Im Nordwesten Nigerias haben Bewaffnete eine Schule angegriffen und nach Angaben von Anrainern und eines Lehrers mehr als 200 Kinder entführt. Sani Abdullahi, einer der Lehrer der Schule im Distrikt Chikun, sagte bei einem Besuch von Vertretern des Teilstaats, dass die Beschäftigten der Schule mit vielen Schülern hätten fliehen können, als die Täter am Donnerstag in der Früh angriffen und in die Luft schossen.
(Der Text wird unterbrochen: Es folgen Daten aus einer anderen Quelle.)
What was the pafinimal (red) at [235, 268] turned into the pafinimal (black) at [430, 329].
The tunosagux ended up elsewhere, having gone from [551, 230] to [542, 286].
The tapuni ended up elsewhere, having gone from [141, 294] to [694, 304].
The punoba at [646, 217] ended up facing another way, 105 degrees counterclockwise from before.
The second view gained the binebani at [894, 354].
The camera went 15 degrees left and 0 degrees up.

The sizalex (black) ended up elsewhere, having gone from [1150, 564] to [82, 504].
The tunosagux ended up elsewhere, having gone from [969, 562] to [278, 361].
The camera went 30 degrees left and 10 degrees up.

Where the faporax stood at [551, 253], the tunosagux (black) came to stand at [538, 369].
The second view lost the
Nach ihren Zählungen würden aber immer noch mehr als 280 Kinder vermisst.


„Zum jetzigen Zeitpunkt können wir noch nicht sagen, wie viele Kinder oder Schüler entführt worden sind“, sagte der Gouverneur von Kaduna, Uba Sani, am Donnerstag vor Reportern in Kuriga. „Kein Kind wird zurückgelassen werden.“ Polizei und andere Behörden machten keine Angaben zur Anzahl der Entführten. Oft wird die Anzahl der Opfer nach unten korrigiert, weil einige vor Angriffen fliehen und später nach Hause zurückkehren können.

In den vergangenen Jahren wurden bei Massenentführungen in den Regionen im Nordwesten und im Zentrum Nigerias Hunderte Schulkinder und Studierende verschleppt – auch in Kaduna. Nach Wochen oder Monaten in versteckten Waldlagern wurden fast alle nach Zahlung von Lösegeld freigelassen.

Die Menschenrechtsorganisation Amnesty International verurteilte die Entführungen in Kaduna und rief die nigerianischen Behörden zu Schritten zur Verhinderung von Angriffen auf Schulen auf. „Schulen sollten Orte der Sicherheit sein, und kein Kind sollte zwischen seiner Bildung und seinem Leben wählen müssen“, erklärte die Organisation im Onlinedienst X.

Präsident versprach Besserung

Entführungen sind ein großes Problem in Nigeria. Neben den Jihadisten im Nordosten hat der bevölkerungsreichste Staat Afrikas mit kriminellen Banden im Nordwesten und Gewalt zwischen Gemeinden im Zentrum des Landes zu kämpfen. Präsident Bola Ahmed Tinubu war im vergangenen Jahr mit dem Versprechen gewählt worden, etwas gegen die schlechte Sicherheitslage in Nigeria zu tun. Kritikern zufolge hat sich seither jedoch nicht viel getan.

Ende Februar war es bereits im nordöstlichen Teilstaat Borno zu einer Massenentführung von Binnenvertriebenen gekommen. Nach Schätzungen der Vereinten Nationen wurden dabei mehr als 200 Menschen verschleppt. Eine genaue Zahl der Entführten war auch in diesem Fall nicht bekannt.

Seit 2014 haben die islamistische Terrormiliz Boko Haram sowie kriminelle Gruppen zahlreiche Frauen und Kinder im Norden des bevölkerungsreichsten Landes Afrikas mit rund 220 Millionen Einwohnern entführt. Dabei geht es entweder um die Erpressung von Lösegeld, Zwangsrekrutierung in bewaffnete Gruppen oder sexuelle Gewalt. Vor fast genau zehn Jahren, im April 2014, sorgte die Entführung von 276 Schülerinnen aus ihrem Internat in der Stadt Chibok für weltweites Entsetzen. Viele der Mädchen sind noch immer vermisst.